Africanews célèbre ses 5 ans cette semaine, et que de chemin parcouru. A cette occasion, nous revenons sur la marche du monde lors des cinq dernières années, tout en nous projetant vers l'avenir. Vera Songwe, économiste et secrétaire exécutive de la Commission économique pour l'Afrique, répond à nos questions.
Entretien avec Vera Songwe : la volonté de croissance africaine
Vous avez déclaré récemment que les pays africains doivent définir leurs modèles de développement. Faut-il penser qu’il n’y a pas eu de progrès dans ce sens ces cinq dernières années ?
A chaque fois qu'on parle de l'Afrique, j’ai l'impression qu'on parle d'un ensemble monolithique alors qu’il y a plus de 50 pays. On a eu beaucoup de progrès. Des pays ont adopté cette économie de l'information, surtout en Afrique de l'Est. On a eu beaucoup de progrès au Kenya, en Ouganda et en Éthiopie. Mais aussi dans des pays comme le Cap-Vert, dans des petits pays, dans des îles. Nous avons aussi vu pour l'industrialisation de pays comme le Maroc, grâce la diversification de son économie.
En 2020, la Covid-19 a eu un impact certain sur les économies. A quoi faut-il s'attendre cette année alors que la pandémie ne semble donner aucun signe d'essoufflement et que les économies sont mises à rude épreuve ?
On peut d'abord célébrer la résilience des économies africaines parce que nous n'avons pas vu d’effondrement total. Les pays s'en sortent. Avant nous avions un taux de croissance de 3,2 % et tout le monde sait que l'Afrique a besoin d'un taux de croissance entre 8 % et 10%. Il faudrait remettre un peu plus de force sur la relance. A la commission économique pour l'Afrique, nous militons pour une relance verte, une relance un peu plus soutenable de l'économie. Des études montrent qu’avec une relance plus verte, une relance industrielle verte, nous pouvons créer 450% plus d'emplois en Afrique du Sud, 320% plus d'emplois en République démocratique du Congo (RDC). Il faudrait travailler sur cette relance verte pour ramener à une croissance avoisinant les 7%.

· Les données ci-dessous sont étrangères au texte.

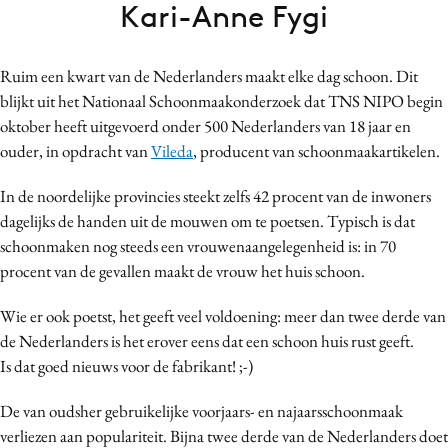
Kari-Anne Fygi
Bureaus
Campagnes
Ruim een kwart van de Nederlanders maakt elke dag schoon. Dit
Carriere
blijkt uit het Nationaal Schoonmaakonderzoek dat TNS NIPO begin
Contentmarketing
oktober heeft uitgevoerd onder 500 Nederlanders van 18 jaar en
Craft
ouder, in opdracht van
Vileda
, producent van schoonmaakartikelen.
Customer Experience
In de noordelijke provincies steekt zelfs 42 procent van de inwoners
Data & Insights
dagelijks de handen uit de mouwen om te poetsen. Typisch is dat
Design
schoonmaken nog steeds een vrouwenaangelegenheid is: in 70
Digital transformation
procent van de gevallen maakt de vrouw het huis schoon.
Diversiteit
Wie er ook poetst, het geeft veel voldoening: meer dan twee derde van
Effectiviteit
de Nederlanders is het erover eens dat een schoon huis rust geeft.
Gedragsverandering
Is dat goed nieuws voor de fabrikant! ;-)
Influencer marketing
Interne communicatie
De van oudsher gebruikelijke voorjaars- en najaarsschoonmaak
verliezen aan populariteit. Bijna twee derde van de Nederlanders doet
Martech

Pour les cinq prochaines années, de quoi l'Afrique aura-t-elle besoin pour se relancer, être plus résiliente et plus verte ? Quels seront les leviers à actionner ?
Le seul moyen d'ouvrir nos économies, de l'ouvrir paisiblement, c'est vacciner 60 % de nos populations. Nous espérons que tout Africain qui aura accès aux vaccins le prendra, parce que c'est très important. Il faut que les facilitateurs donnent l'accès à l'énergie. Pas l'accès à l'énergie pour chaque maison, mais l'accès à l'énergie pour l'industrialisation du continent. Nous devons renforcer cette capacité humaine et créer des capacités pour nos jeunes pour non seulement utiliser les technologies de l'information, mais d'en créer et devenir eux-mêmes des capitaines d'industrie dans les domaines de la technologie de l'information.
Donc tout d’abord le vaccin, ensuite des infrastructures, des routes, des énergies. Il faut également profiter de la Zone de libre-échange continentale africaine (ZLECAF) pour ouvrir nos économies. Il faut renforcer les chaînes de valeur régionale pour ajouter de la valeur sur le continent avant l'exportation. Et, bien évidemment, renforcer la capacité humaine de nos jeunes.